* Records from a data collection
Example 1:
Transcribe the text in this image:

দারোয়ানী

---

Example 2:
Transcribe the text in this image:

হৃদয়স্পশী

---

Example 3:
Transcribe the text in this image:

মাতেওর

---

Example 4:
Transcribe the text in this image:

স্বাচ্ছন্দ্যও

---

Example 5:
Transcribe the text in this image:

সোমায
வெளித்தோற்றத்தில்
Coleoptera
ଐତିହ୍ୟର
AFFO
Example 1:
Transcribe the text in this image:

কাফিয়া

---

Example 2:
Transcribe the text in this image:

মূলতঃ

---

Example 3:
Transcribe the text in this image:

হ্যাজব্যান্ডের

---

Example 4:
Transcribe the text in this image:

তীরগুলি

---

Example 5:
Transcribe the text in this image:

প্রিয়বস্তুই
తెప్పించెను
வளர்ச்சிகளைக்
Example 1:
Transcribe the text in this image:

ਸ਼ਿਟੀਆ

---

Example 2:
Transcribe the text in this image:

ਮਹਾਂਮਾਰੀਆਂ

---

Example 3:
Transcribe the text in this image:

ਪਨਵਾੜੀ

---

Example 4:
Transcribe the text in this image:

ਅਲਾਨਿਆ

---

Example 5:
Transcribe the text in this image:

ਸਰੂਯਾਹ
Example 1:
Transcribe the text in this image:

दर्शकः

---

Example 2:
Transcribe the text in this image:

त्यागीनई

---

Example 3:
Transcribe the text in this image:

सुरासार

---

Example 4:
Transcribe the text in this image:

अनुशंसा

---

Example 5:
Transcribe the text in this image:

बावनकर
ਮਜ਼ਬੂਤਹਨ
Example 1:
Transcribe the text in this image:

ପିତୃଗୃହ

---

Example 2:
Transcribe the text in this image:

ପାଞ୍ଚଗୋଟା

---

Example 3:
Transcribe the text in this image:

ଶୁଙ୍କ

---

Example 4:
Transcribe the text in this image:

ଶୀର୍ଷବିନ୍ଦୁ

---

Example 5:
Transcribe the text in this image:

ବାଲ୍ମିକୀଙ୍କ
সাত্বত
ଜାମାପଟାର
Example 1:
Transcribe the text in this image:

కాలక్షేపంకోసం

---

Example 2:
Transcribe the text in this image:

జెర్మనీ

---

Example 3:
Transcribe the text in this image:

* STATED PROBLEM
Convert every line of the listing above into a JSON list of strings, one string per line, omitting blank lines.

* RESPONSE BELOW
[
  "Example 1:",
  "Transcribe the text in this image:",
  "দারোয়ানী",
  "---",
  "Example 2:",
  "Transcribe the text in this image:",
  "হৃদয়স্পশী",
  "---",
  "Example 3:",
  "Transcribe the text in this image:",
  "মাতেওর",
  "---",
  "Example 4:",
  "Transcribe the text in this image:",
  "স্বাচ্ছন্দ্যও",
  "---",
  "Example 5:",
  "Transcribe the text in this image:",
  "সোমায",
  "வெளித்தோற்றத்தில்",
  "Coleoptera",
  "ଐତିହ୍ୟର",
  "AFFO",
  "Example 1:",
  "Transcribe the text in this image:",
  "কাফিয়া",
  "---",
  "Example 2:",
  "Transcribe the text in this image:",
  "মূলতঃ",
  "---",
  "Example 3:",
  "Transcribe the text in this image:",
  "হ্যাজব্যান্ডের",
  "---",
  "Example 4:",
  "Transcribe the text in this image:",
  "তীরগুলি",
  "---",
  "Example 5:",
  "Transcribe the text in this image:",
  "প্রিয়বস্তুই",
  "తెప్పించెను",
  "வளர்ச்சிகளைக்",
  "Example 1:",
  "Transcribe the text in this image:",
  "ਸ਼ਿਟੀਆ",
  "---",
  "Example 2:",
  "Transcribe the text in this image:",
  "ਮਹਾਂਮਾਰੀਆਂ",
  "---",
  "Example 3:",
  "Transcribe the text in this image:",
  "ਪਨਵਾੜੀ",
  "---",
  "Example 4:",
  "Transcribe the text in this image:",
  "ਅਲਾਨਿਆ",
  "---",
  "Example 5:",
  "Transcribe the text in this image:",
  "ਸਰੂਯਾਹ",
  "Example 1:",
  "Transcribe the text in this image:",
  "दर्शकः",
  "---",
  "Example 2:",
  "Transcribe the text in this image:",
  "त्यागीनई",
  "---",
  "Example 3:",
  "Transcribe the text in this image:",
  "सुरासार",
  "---",
  "Example 4:",
  "Transcribe the text in this image:",
  "अनुशंसा",
  "---",
  "Example 5:",
  "Transcribe the text in this image:",
  "बावनकर",
  "ਮਜ਼ਬੂਤਹਨ",
  "Example 1:",
  "Transcribe the text in this image:",
  "ପିତୃଗୃହ",
  "---",
  "Example 2:",
  "Transcribe the text in this image:",
  "ପାଞ୍ଚଗୋଟା",
  "---",
  "Example 3:",
  "Transcribe the text in this image:",
  "ଶୁଙ୍କ",
  "---",
  "Example 4:",
  "Transcribe the text in this image:",
  "ଶୀର୍ଷବିନ୍ଦୁ",
  "---",
  "Example 5:",
  "Transcribe the text in this image:",
  "ବାଲ୍ମିକୀଙ୍କ",
  "সাত্বত",
  "ଜାମାପଟାର",
  "Example 1:",
  "Transcribe the text in this image:",
  "కాలక్షేపంకోసం",
  "---",
  "Example 2:",
  "Transcribe the text in this image:",
  "జెర్మనీ",
  "---",
  "Example 3:",
  "Transcribe the text in this image:"
]